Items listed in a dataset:
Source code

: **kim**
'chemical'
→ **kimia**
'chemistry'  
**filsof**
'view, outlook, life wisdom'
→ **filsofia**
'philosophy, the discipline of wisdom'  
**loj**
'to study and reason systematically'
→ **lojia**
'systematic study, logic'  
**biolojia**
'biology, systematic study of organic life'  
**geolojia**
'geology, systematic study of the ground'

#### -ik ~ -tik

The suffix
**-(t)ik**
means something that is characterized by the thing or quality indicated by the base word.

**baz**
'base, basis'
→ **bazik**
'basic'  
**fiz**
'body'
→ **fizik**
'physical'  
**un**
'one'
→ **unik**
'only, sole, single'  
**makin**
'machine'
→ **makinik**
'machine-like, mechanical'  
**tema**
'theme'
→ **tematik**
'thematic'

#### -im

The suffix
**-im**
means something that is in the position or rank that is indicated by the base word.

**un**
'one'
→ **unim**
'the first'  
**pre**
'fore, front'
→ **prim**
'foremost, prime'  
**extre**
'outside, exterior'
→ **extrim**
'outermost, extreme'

**EXERCISE DETAILS**
Rewrite the lines of the data above, starting at the line that has "#### -ik ~ -tik" and stopping after the line that has "means something that is characterized", with "suffix" swapped for "ending". Return only those lines, leaving everything else in them unchanged.

**ANSWER TO THIS EXERCISE**
#### -ik ~ -tik

The ending
**-(t)ik**
means something that is characterized by the thing or quality indicated by the base word.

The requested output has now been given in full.